BACA JUGA:  Dr Abdi Pimpin BAN-PDM Sulsel 2024

4. Fresh Flower (Pembibitan Bunga)
Inovasi Fresh Flower fokus pada pembibitan dan budidaya bunga lokal. Proyek ini bertujuan untuk memberdayakan masyarakat melalui pembudidayaan tanaman hias yang dapat meningkatkan ekonomi lokal serta mempercantik lingkungan.

5. Jagung Manis Macanning
Jagung Manis Macanning adalah sebuah inovasi dalam pengolahan jagung manis yang diolah dengan teknik khusus. Produk ini memanfaatkan bahan pangan lokal dan diharapkan dapat meningkatkan nilai tambah dan daya saing produk pertanian.

6. Cukis
Cukis adalah singkatan dari “Cokelat Kukis”, yakni produk makanan ringan yang mengkombinasikan cokelat dengan kukis tradisional. Inovasi ini menawarkan cita rasa yang unik dan diharapkan dapat diterima di pasar yang lebih luas.

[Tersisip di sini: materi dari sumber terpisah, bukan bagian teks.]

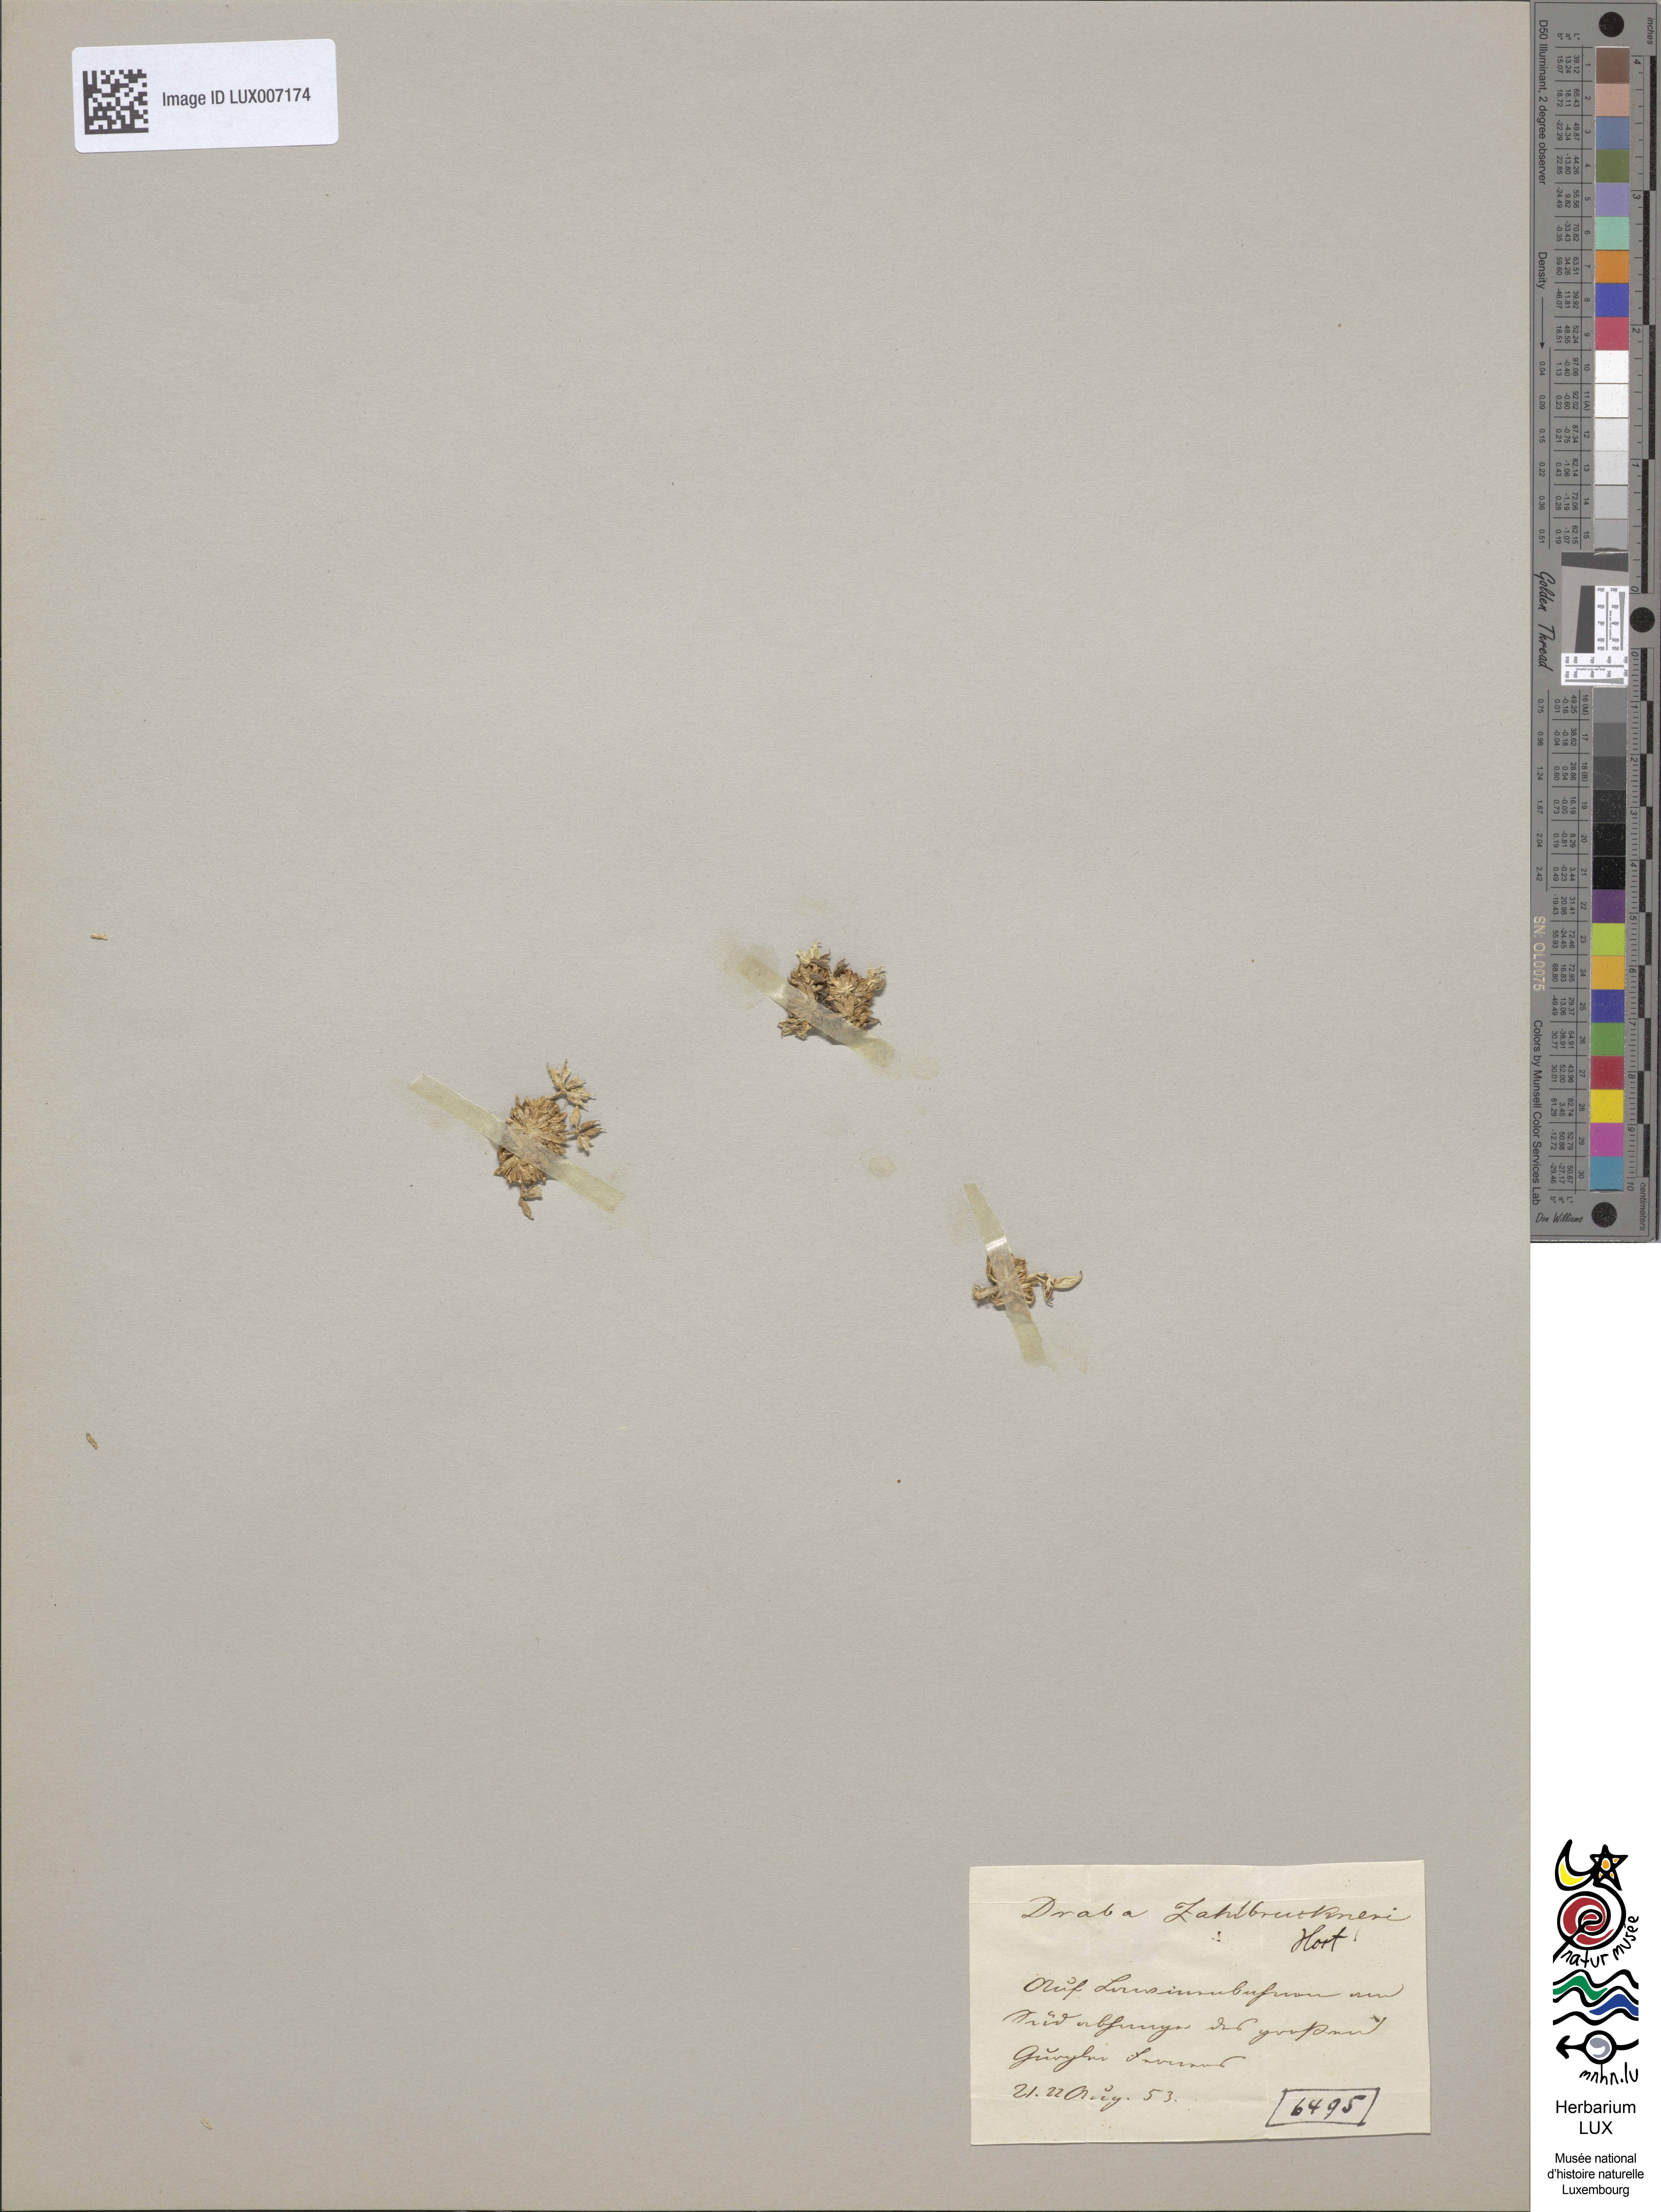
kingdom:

Keseluruhan pameran ini bertujuan untuk mendorong upaya pengenalan dan pemberdayaan komunitas melalui inovasi berbasis kearifan lokal. Kepala SMA Negeri 2 Enrekang Sukayono,S.Pd.,M.Pd. melihat langsung kegiatan tersebut setelah Senam dan menyanyikan Lagu Indonesia Raya di lapangan upacara. Dengan ide-ide cemerlang seperti Fresh Flower dan Mata Air Kita, diharapkan para murid dapat mengaplikasikan konsep pemberdayaan ini di masyarakat dan ikut berkontribusi dalam pembangunan berkelanjutan.

BACA JUGA:  Lomba Anugerah Guru Prima PGRI Sulsel, Dr Abdi Beberkan Kriteria Penilaian

Semoga pameran ini dapat menginspirasi banyak orang untuk lebih menghargai dan memanfaatkan potensi lokal yang ada di sekitar kita,ungkap Sukayono.